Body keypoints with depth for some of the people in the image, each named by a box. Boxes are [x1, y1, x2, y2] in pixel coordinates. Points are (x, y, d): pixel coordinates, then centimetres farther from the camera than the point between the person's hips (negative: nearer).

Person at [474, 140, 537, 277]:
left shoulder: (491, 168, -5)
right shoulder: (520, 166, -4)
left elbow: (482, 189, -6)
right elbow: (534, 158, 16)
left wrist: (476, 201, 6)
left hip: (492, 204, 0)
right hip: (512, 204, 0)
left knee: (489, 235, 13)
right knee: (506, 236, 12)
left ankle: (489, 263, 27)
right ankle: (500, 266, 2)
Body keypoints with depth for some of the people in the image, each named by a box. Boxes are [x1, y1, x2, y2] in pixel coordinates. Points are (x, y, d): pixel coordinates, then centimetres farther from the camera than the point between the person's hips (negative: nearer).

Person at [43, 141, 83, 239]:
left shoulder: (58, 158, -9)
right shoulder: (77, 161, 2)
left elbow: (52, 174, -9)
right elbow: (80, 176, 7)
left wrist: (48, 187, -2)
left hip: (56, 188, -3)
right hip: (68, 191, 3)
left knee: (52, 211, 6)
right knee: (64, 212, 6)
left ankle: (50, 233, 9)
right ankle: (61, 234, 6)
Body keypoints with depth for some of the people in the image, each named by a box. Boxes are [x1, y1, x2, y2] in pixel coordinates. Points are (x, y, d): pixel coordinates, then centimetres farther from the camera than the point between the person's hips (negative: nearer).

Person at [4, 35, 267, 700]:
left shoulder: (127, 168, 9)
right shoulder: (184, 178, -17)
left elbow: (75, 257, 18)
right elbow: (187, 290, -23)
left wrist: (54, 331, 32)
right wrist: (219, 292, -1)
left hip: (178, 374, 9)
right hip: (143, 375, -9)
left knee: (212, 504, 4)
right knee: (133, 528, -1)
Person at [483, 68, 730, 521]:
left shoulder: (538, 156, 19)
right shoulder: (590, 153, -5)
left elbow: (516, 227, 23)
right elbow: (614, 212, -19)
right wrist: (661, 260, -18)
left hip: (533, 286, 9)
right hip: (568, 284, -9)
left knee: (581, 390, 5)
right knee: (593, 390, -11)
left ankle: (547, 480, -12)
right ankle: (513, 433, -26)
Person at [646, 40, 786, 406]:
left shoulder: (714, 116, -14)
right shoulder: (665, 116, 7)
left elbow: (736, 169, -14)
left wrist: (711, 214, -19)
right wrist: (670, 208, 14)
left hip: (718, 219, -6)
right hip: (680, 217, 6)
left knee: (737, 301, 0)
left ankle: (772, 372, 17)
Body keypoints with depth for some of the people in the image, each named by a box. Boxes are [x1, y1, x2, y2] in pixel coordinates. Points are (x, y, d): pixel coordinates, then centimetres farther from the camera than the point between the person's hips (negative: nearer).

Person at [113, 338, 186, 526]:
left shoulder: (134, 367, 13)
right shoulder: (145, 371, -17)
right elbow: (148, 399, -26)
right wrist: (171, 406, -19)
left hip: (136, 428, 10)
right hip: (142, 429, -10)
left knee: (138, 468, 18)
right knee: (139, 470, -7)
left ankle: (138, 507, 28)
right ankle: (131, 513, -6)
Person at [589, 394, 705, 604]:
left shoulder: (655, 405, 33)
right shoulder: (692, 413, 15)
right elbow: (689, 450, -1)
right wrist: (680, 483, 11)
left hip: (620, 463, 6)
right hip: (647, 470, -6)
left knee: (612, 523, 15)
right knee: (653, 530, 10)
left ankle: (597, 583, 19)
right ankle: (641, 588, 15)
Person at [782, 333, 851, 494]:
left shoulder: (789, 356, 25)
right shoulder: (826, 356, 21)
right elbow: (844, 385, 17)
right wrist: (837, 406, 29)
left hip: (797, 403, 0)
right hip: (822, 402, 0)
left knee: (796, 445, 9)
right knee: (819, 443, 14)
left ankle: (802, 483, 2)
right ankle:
===============
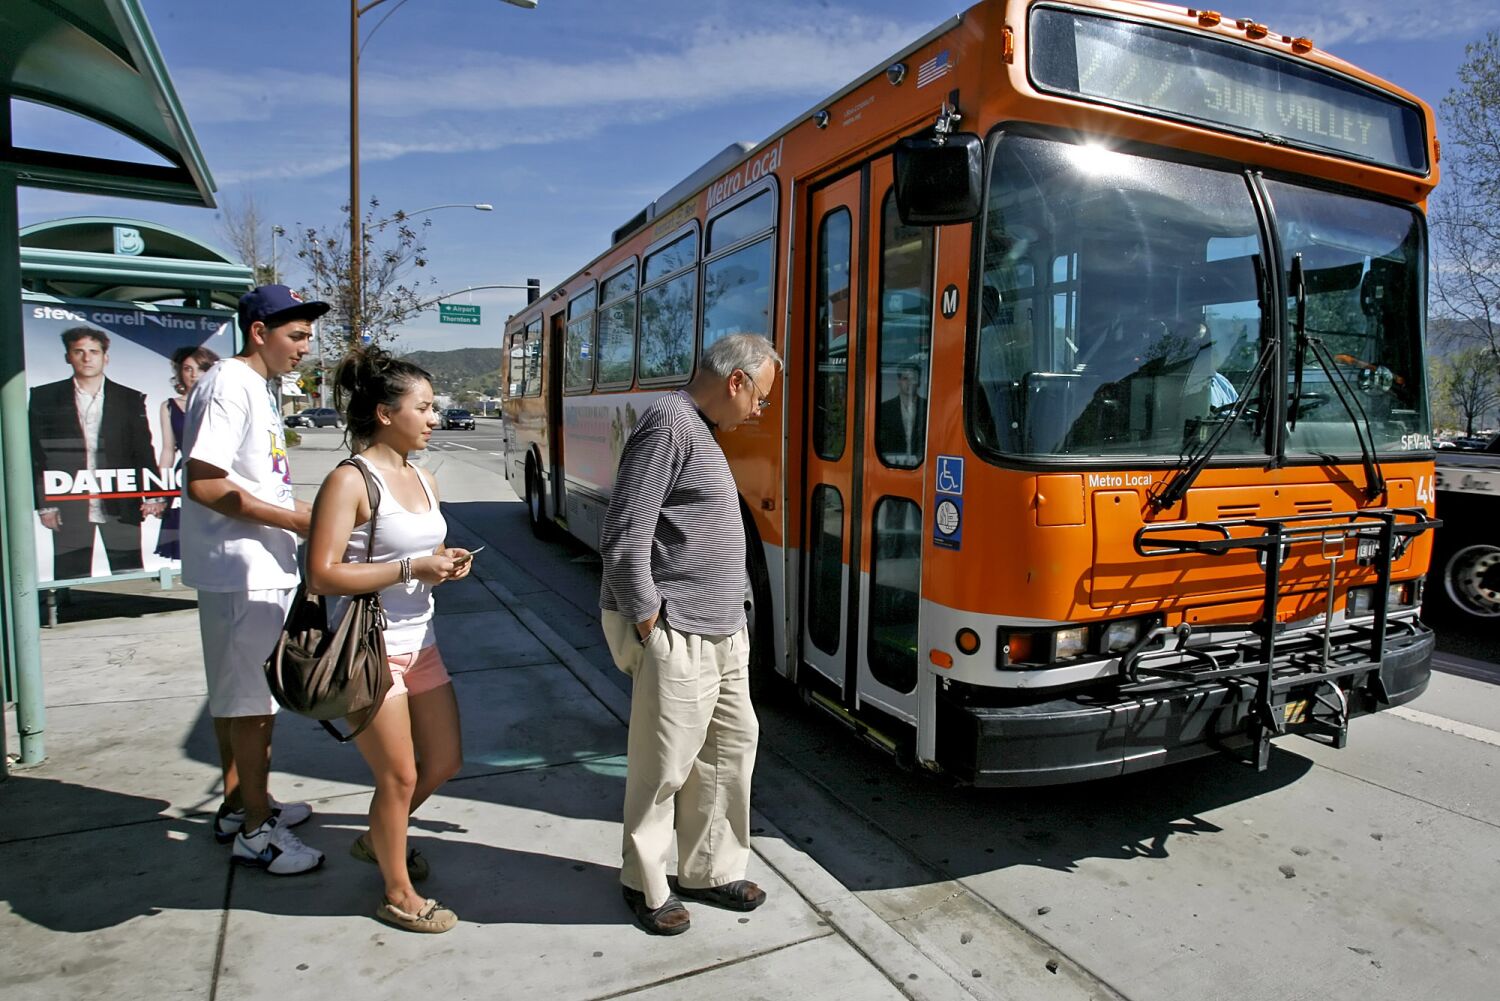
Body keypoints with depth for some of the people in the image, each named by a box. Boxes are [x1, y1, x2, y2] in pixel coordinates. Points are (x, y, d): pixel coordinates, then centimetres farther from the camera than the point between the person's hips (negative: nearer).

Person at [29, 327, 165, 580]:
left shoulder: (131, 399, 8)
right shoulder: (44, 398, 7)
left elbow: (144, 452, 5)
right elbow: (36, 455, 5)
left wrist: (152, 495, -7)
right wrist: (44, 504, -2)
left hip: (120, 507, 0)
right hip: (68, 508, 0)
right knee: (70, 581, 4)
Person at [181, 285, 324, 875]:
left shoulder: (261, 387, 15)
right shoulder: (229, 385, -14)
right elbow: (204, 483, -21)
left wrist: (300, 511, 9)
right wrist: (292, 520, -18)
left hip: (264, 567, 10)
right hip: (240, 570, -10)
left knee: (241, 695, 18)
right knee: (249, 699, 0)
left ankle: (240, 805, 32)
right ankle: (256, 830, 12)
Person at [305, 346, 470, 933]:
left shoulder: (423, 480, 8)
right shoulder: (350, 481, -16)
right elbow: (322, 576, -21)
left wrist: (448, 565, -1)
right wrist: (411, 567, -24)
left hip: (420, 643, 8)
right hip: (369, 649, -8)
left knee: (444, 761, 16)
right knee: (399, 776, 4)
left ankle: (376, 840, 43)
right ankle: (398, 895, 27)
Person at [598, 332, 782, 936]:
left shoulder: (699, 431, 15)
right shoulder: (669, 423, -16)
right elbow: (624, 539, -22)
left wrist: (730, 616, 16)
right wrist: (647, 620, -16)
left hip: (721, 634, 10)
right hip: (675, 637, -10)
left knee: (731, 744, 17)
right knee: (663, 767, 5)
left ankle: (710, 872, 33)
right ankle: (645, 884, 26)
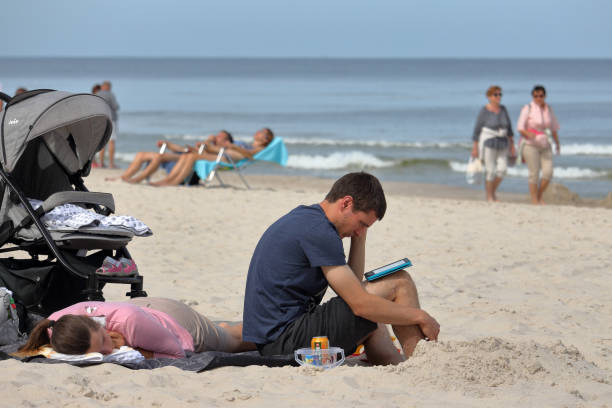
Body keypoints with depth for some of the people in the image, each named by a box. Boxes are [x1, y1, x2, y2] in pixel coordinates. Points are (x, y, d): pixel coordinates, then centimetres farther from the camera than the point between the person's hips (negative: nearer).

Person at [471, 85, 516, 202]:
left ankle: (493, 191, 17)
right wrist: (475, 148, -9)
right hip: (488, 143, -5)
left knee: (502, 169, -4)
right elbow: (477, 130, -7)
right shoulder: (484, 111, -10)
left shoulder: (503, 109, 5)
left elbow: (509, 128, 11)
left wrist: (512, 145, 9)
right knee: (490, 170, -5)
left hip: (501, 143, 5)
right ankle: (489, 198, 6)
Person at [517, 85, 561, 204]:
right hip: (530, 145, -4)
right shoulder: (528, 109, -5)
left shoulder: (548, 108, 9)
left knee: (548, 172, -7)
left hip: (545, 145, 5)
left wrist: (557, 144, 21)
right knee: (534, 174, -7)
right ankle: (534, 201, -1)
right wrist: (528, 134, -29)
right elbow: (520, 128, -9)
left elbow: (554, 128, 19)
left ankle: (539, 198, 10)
===============
*ARBEITSANWEISUNG:*
Gib den Abschnitt der Daten von der Zeile mit „left ankle: (597, 583, 19)“ bis einschließlich der Zeile mit „left ankle: (802, 483, 2)“ erneut aus. Ändere dabei „right shoulder“ zu „right shoulder joint“ und lass alles Übrige unverändert.

*LÖSUNG DER AUFGABE:*
left ankle: (597, 583, 19)
right ankle: (641, 588, 15)
Person at [782, 333, 851, 494]:
left shoulder: (789, 356, 25)
right shoulder joint: (826, 356, 21)
right elbow: (844, 385, 17)
right wrist: (837, 406, 29)
left hip: (797, 403, 0)
right hip: (822, 402, 0)
left knee: (796, 445, 9)
right knee: (819, 443, 14)
left ankle: (802, 483, 2)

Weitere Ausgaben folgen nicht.